Mon Jul 3 13:10:33 CEST 2006

I found that in case when data are inconsistent and the peer says that
it has I/O errors, so that synchronization can't be finished, DRBD does
drbd_panic() which means kernel panic.

This is the code from got_NegDReply():

drbd_panic("Got NegDReply. WE ARE LOST. We lost our up-to-date
disk.\n");

        // THINK do we have other options, but panic?
        //       what about bio_endio, in case we don't panic ??

As a test I removed panic() and setting drbd_did_panic from drbd_panic()
to see what will happen. After diskonnecting the disk from SyncSource
peer, I/O errors occured, the secondary peer reported that (the above
message) and everything is running well. I've restarted the primary node
with the disk connected, the synchronization continues.
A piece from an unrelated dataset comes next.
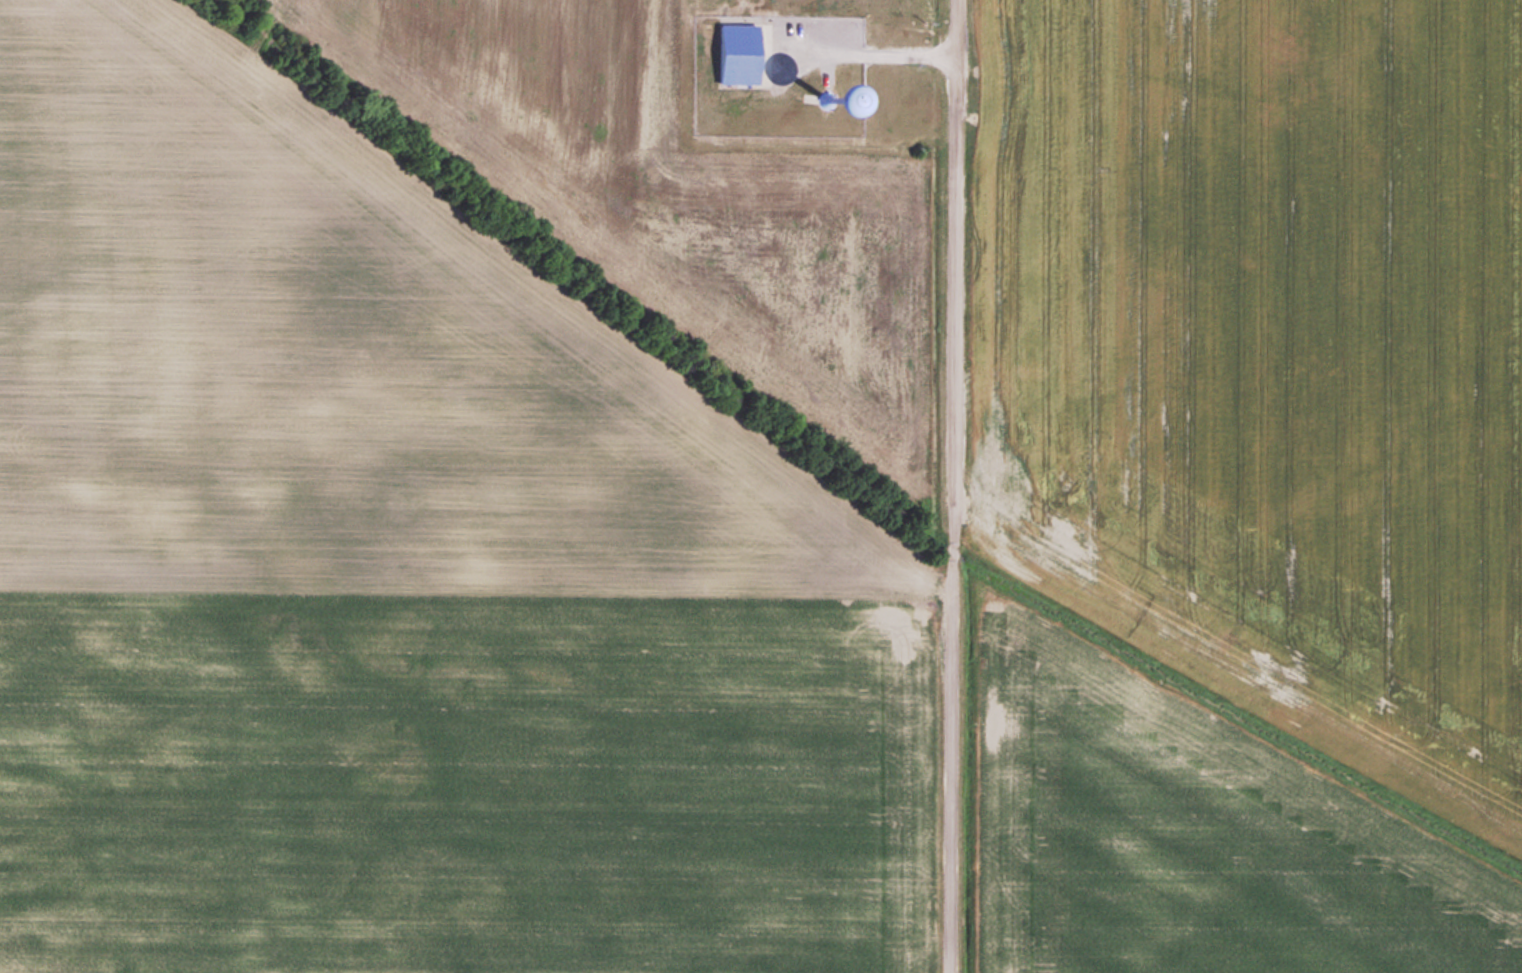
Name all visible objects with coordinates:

I'm doing those test because I don't like the idea that the whole
machine panics because of I/O errors on one DRBD device, I'd like to
have the box running with other DRBD devices available. From the
comment in the above code I can see that just commenting out the panic()
code isn't a good solution :)

Can you explain why panic() is used in this case instead of just
behaving like the connection has been lost?

-- 
Damian Pietras